Fechas y horarios de los espectáculos taurinos La novillada y las corridas de toros se celebrarán durante los días 6,7,8,9,10,11,12,13 y 14 de julio. Darán comienzo a las 18.30 horas. Encierro y suelta de las reses bravas se celebrarán los días 7,8,9,10,11,12,13 y 14 de julio en la forma acostumbrada.

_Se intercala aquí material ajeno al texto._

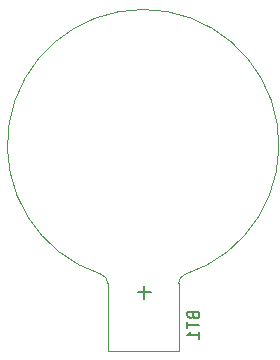
<source format=gbr>
G04 #@! TF.GenerationSoftware,KiCad,Pcbnew,(5.1.2-1)-1*
G04 #@! TF.CreationDate,2020-01-28T06:09:07-07:00*
G04 #@! TF.ProjectId,tiny_stick,74696e79-5f73-4746-9963-6b2e6b696361,rev?*
G04 #@! TF.SameCoordinates,Original*
G04 #@! TF.FileFunction,Legend,Bot*
G04 #@! TF.FilePolarity,Positive*
%FSLAX46Y46*%
G04 Gerber Fmt 4.6, Leading zero omitted, Abs format (unit mm)*
G04 Created by KiCad (PCBNEW (5.1.2-1)-1) date 2020-01-28 06:09:07*
%MOMM*%
%LPD*%
G04 APERTURE LIST*
%ADD10C,0.120000*%
%ADD11C,0.150000*%
G04 APERTURE END LIST*
D10*
X117142000Y-100498000D02*
X117142000Y-94798000D01*
X117142000Y-100498000D02*
X123142000Y-100498000D01*
X123142000Y-100498000D02*
X123142000Y-94798000D01*
X123668384Y-94046246D02*
G75*
G03X123142000Y-94798000I273616J-751754D01*
G01*
X120096719Y-71602329D02*
G75*
G02X123642000Y-94048000I45281J-11495671D01*
G01*
X116615616Y-94046246D02*
G75*
G02X117142000Y-94798000I-273616J-751754D01*
G01*
X120187281Y-71602329D02*
G75*
G03X116642000Y-94048000I-45281J-11495671D01*
G01*
D11*
X124370571Y-97512285D02*
X124418190Y-97655142D01*
X124465809Y-97702761D01*
X124561047Y-97750380D01*
X124703904Y-97750380D01*
X124799142Y-97702761D01*
X124846761Y-97655142D01*
X124894380Y-97559904D01*
X124894380Y-97178952D01*
X123894380Y-97178952D01*
X123894380Y-97512285D01*
X123942000Y-97607523D01*
X123989619Y-97655142D01*
X124084857Y-97702761D01*
X124180095Y-97702761D01*
X124275333Y-97655142D01*
X124322952Y-97607523D01*
X124370571Y-97512285D01*
X124370571Y-97178952D01*
X123894380Y-98036095D02*
X123894380Y-98607523D01*
X124894380Y-98321809D02*
X123894380Y-98321809D01*
X124894380Y-99464666D02*
X124894380Y-98893238D01*
X124894380Y-99178952D02*
X123894380Y-99178952D01*
X124037238Y-99083714D01*
X124132476Y-98988476D01*
X124180095Y-98893238D01*
X120249142Y-94976571D02*
X120249142Y-96119428D01*
X120820571Y-95548000D02*
X119677714Y-95548000D01*
M02*

</source>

Los 8 encierros se celebrarán a las 8 de la mañana. Apartado: la novillada y los ocho días de corrida a las 13 horas
LA LITURGIA DE LA PLAZA
· Instrumentos imprescincibles Si vas a sol, toalla, bata o blusón y gorra o sombrero. Si va a sombra, aunque parezca contradictorio, un abanico. Si va a la andanada, unos prismáticos. En todos los casos, abundante comida y bebida. Para esta última, no olvide una nevera o cubo bien cargado de hielo.
· Almohadillas
Se alquilan en los chiringuitos internos del coso. Ver la corrida sentado sobre el hormigón puede ser una tortura.
· Paseíllo
La solanera se pone en pie y, moviendo las manos de lado a lado, brazos en alto, entona el himno de Eurovisión.
· Picadores
Una de las aficiones tradicionales de sol ha consistido en lanzar todo tipo de viandas contra los picadores. Por eso, ahora, en vez de recorrer el círculo completo de la plaza una vez terminada su faena, regresan al patio de caballos por el mismo sitio que han llegado.
· Presidencia
En Pamplona no es un policía o funcionario. La ostentan el alcalde o los concejales en quienes él delegue.
· Música
A la muerte de cada toro, la algarabía es impresionante. Tocan a la vez todas las charangas de las peñas.
· Gaiteros
En la plaza de Pamplona, cuando actúan los banderilleros siempre hay música, interpretada por los gaiteros. La coplilla más tradicional es el Qué guapa estás, María.
· Merienda
Siempre cuando muere el tercer toro. Aproveche para ponerse morado. Comprobará que las viandas se comparten con quienes se sientan alrededor. Buena parte de los mozos de peña abandonan el tendido. El rumor de papel albal reconforta, para empezar, los estómagos doloridos.
· Paneles informativos
Una novedad estupenda de la plaza de Pamplona Registran todas las incidencias de la lidia.
· Alcalde de las peñas
Es un señor que viste ridículo frac con banda de raso cruzada al pecho y baja al ruedo cada vez que un torero consigue trofeos para colocarle el pañuelo al cuello. Como verá, no es un cualquiera: el personal de la plaza le facilita el acceso al acoso con la misma reverencia que si de una autoridad electa se tratase.
· Jota de las palmas
La interpreta La Pamplonesa al morir el último toro, aunque apenas es audible por la algarabía. De cualquier modo, es una tradición que no debe desaparecer. Es el momento en el que las peñas se lanzan al ruedo para iniciar su peculiar salida.
· Tics
Las pelas tienen su repertorio particular de bromas y cantos, con escasa renovación: Los remeros, la ola , Paquito chocolatero , Hola don Pepito, hola don José , el Pim, pam, pum. Nunca olvide que en la Monumental de Pamplona siempre hay dos espectáculos: lo que sucede en el ruedo y la juerga de la solanera.
· Lluvia de objetos
Es, de las constumbres de la plaza de Pamplona, la más desgraciada. Consiste en llenar el ruedo de porquería y almohadillas antes de que termine la corrida. Apta para descerebrados. No la copie y, si la practica, olvídela.
El día 14 se desata la batalla de porquería entre la mocina que acude predispuesta con abundante material. Harina, huevos, colacao, polvos de azafrán y demás ingredientes ponen un sabor especial al último día de feria. Es recomendable acudir parapetado en chubasqueros.